Aprendimos a bañarnos en bateas y guardar las lavazas para reutilizarlas en los baños. El agua de la ropa lavada corrió la misma suerte. A pesar de todo, el amor de mi padre por sus plantas era tan grande que se dio modos para que no dejen de florecer.
En eso, el invierno no se olvidó de sus heladas, ventarrones y cabellos escarchados; no obstante, los labios mutilados por el sol y las manos rajadas se esforzaron en ocultar al cansancio.
En ese tiempo, los técnicos que realizaban el gaseoducto Bolivia – Brasil, se trasladaron a Potosí para construir el ducto desde la comunidad de La Palca, distante a 25 kilómetros y en pocas semanas la ciudad contó con un centro de almacenamiento de agua para abastecer a la zona baja (ciudad Satélite, Delicias, Bracamonte, Cantumarca).
Por razones que hasta hoy no entiendo, años más tarde se abandonó el proyecto. Quedan algunos tubos amarillentos esparcidos al borde del camino.
La conexión del río San Juan, a 50 kilómetros aproximadamente, representó el proyecto estrella de los ochenta porque solucionaría el problema de agua que siempre tubo (tiene) Potosí. Después de varios años se concretó este sueño que beneficia únicamente a los barrios de Plan 40, Ciudad Satélite y zonas aledañas.
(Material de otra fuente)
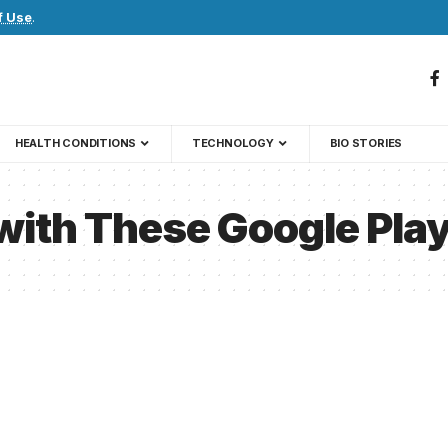
f Use
.
HEALTH CONDITIONS
TECHNOLOGY
BIO STORIES
with These Google Pla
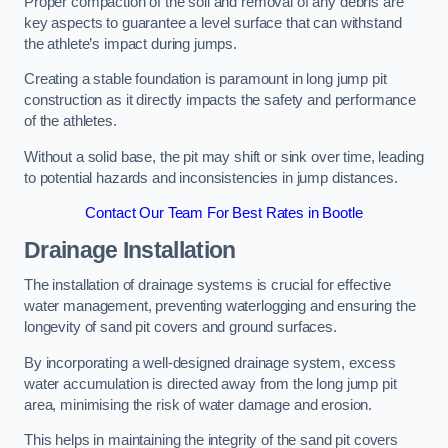
Proper compaction of the soil and removal of any debris are
key aspects to guarantee a level surface that can withstand
the athlete’s impact during jumps.
Creating a stable foundation is paramount in long jump pit
construction as it directly impacts the safety and performance
of the athletes.
Without a solid base, the pit may shift or sink over time, leading
to potential hazards and inconsistencies in jump distances.
Contact Our Team For Best Rates in Bootle
Drainage Installation
The installation of drainage systems is crucial for effective
water management, preventing waterlogging and ensuring the
longevity of sand pit covers and ground surfaces.
By incorporating a well-designed drainage system, excess
water accumulation is directed away from the long jump pit
area, minimising the risk of water damage and erosion.
This helps in maintaining the integrity of the sand pit covers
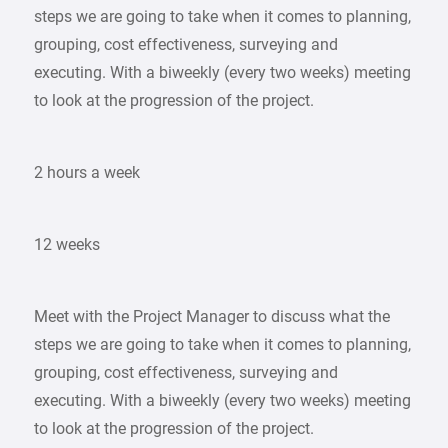
steps we are going to take when it comes to planning,
grouping, cost effectiveness, surveying and
executing. With a biweekly (every two weeks) meeting
to look at the progression of the project.
2 hours a week
12 weeks
Meet with the Project Manager to discuss what the
steps we are going to take when it comes to planning,
grouping, cost effectiveness, surveying and
executing. With a biweekly (every two weeks) meeting
to look at the progression of the project.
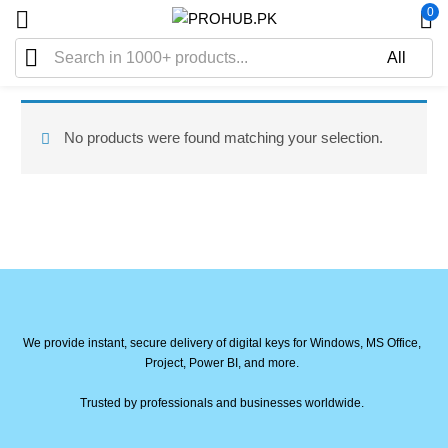
0
No products were found matching your selection.
We provide instant, secure delivery of digital keys for Windows, MS Office,
Project, Power BI, and more.
Trusted by professionals and businesses worldwide.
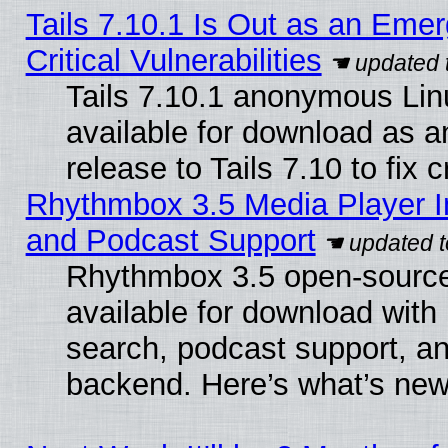
Tails 7.10.1 Is Out as an Eme
Critical Vulnerabilities
Tails 7.10.1 anonymous Linu
available for download as 
release to Tails 7.10 to fix cr
Rhythmbox 3.5 Media Player I
and Podcast Support
Rhythmbox 3.5 open-source
available for download with
search, podcast support, a
backend. Here’s what’s new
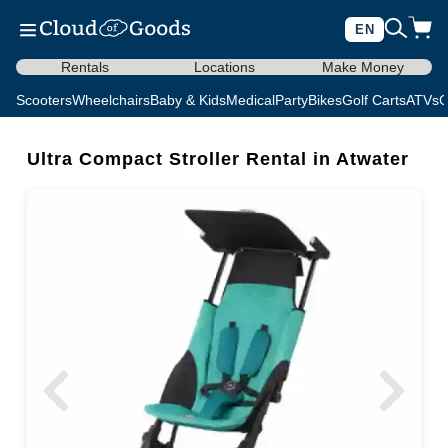
EN
Rentals
Locations
Make Money
Scooters
Wheelchairs
Baby & Kids
Medical
Party
Bikes
Golf Carts
ATVs
C
Ultra Compact Stroller Rental in Atwater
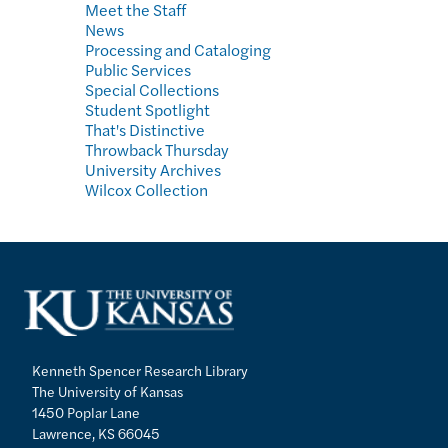
Meet the Staff
News
Processing and Cataloging
Public Services
Special Collections
Student Spotlight
That's Distinctive
Throwback Thursday
University Archives
Wilcox Collection
Kenneth Spencer Research Library
The University of Kansas
1450 Poplar Lane
Lawrence, KS 66045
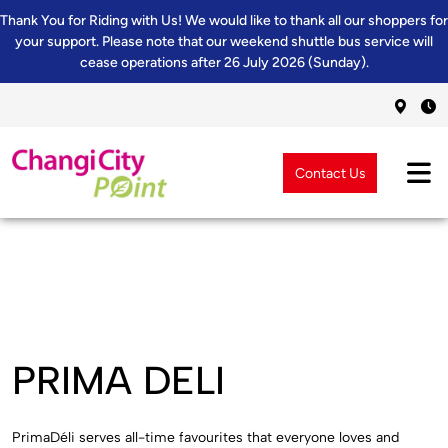
Thank You for Riding with Us! We would like to thank all our shoppers for
your support. Please note that our weekend shuttle bus service will
cease operations after 26 July 2026 (Sunday).
Contact Us
PRIMA DELI
PrimaDéli serves all-time favourites that everyone loves and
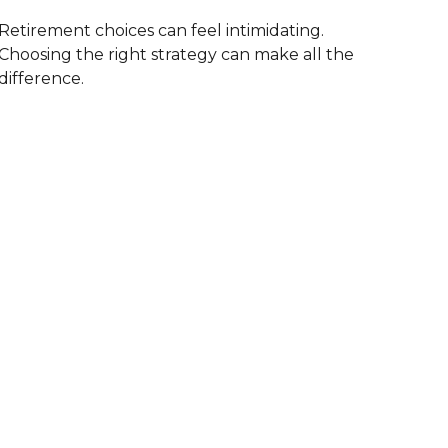
Retirement choices can feel intimidating.
Choosing the right strategy can make all the
difference.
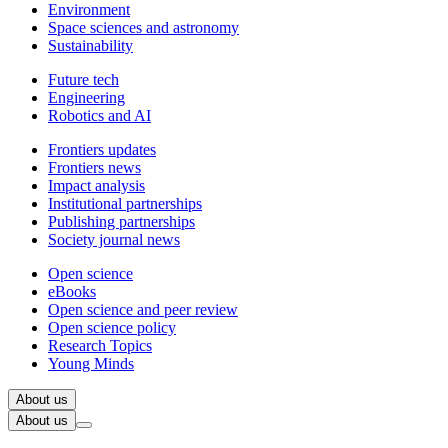
Environment
Space sciences and astronomy
Sustainability
Future tech
Engineering
Robotics and AI
Frontiers updates
Frontiers news
Impact analysis
Institutional partnerships
Publishing partnerships
Society journal news
Open science
eBooks
Open science and peer review
Open science policy
Research Topics
Young Minds
About us
About us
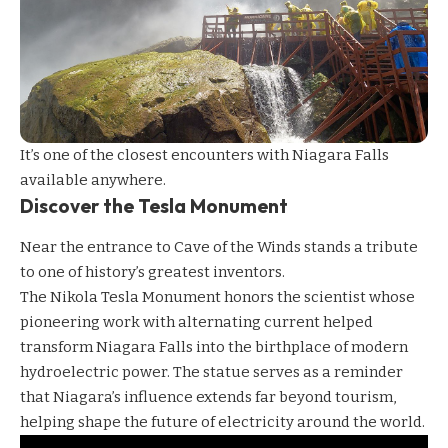
It’s one of the closest encounters with Niagara Falls
available anywhere.
Discover the Tesla Monument
Near the entrance to Cave of the Winds stands a tribute
to one of history’s greatest inventors.
The Nikola Tesla Monument honors the scientist whose
pioneering work with alternating current helped
transform Niagara Falls into the birthplace of modern
hydroelectric power. The statue serves as a reminder
that Niagara’s influence extends far beyond tourism,
helping shape the future of electricity around the world.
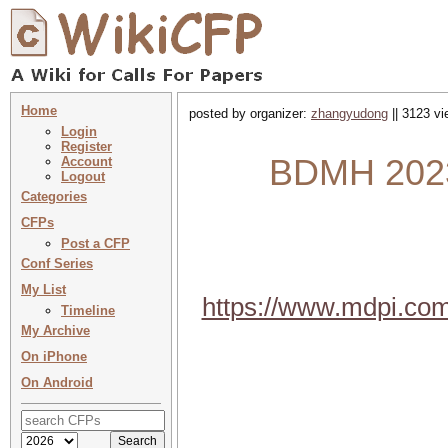
Home
posted by organizer:
zhangyudong
|| 3123 vi
Login
Register
BDMH 2023
Account
Logout
Categories
CFPs
Post a CFP
Conf Series
My List
https://www.mdpi.co
Timeline
My Archive
On iPhone
On Android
En 1983, los potosinos hicimos cola todos los días para dos bidones de agua, pero también -como casi todos los bolivianos en esa época- para comprar pan, azúcar, arroz, fideo, harina, papa, carne, tomates, lechugas, gasolina, gas y cigarrillos. Nos acostumbramos además a los permanentes cortes de energía eléctrica, programados de 18:00 a 21:00 durante dos o tres días a la semana.
La alegría llegó en octubre junto a la primera lluvia, dejamos los bañadores al borde de las canaletas junto a improvisados ductos que concluían en los tanques. A partir de entonces, semana tras semana sumábamos imaginariamente los metros cúbicos que necesitaban las lagunas para garantizar el abastecimiento en 1984.
Cuando suponía que mi cumpleaños pasaría acarreando agua, un día antes la ronca tubería expulsó al rocío que se convirtió en lluvia y me quedé junto a mi madre contemplando su caída a ese viejo pilón que había perdido su brillo y espesor.
Hoy, después de 33 años de esa testaruda sequía, las promesas están remozadas al igual que miles de potosinos que esperan todas las mañanas a las cisternas. Están apilados en el patio los baldes, bañadores y tachos cuidando que el sol no vuelva a evaporar el agua.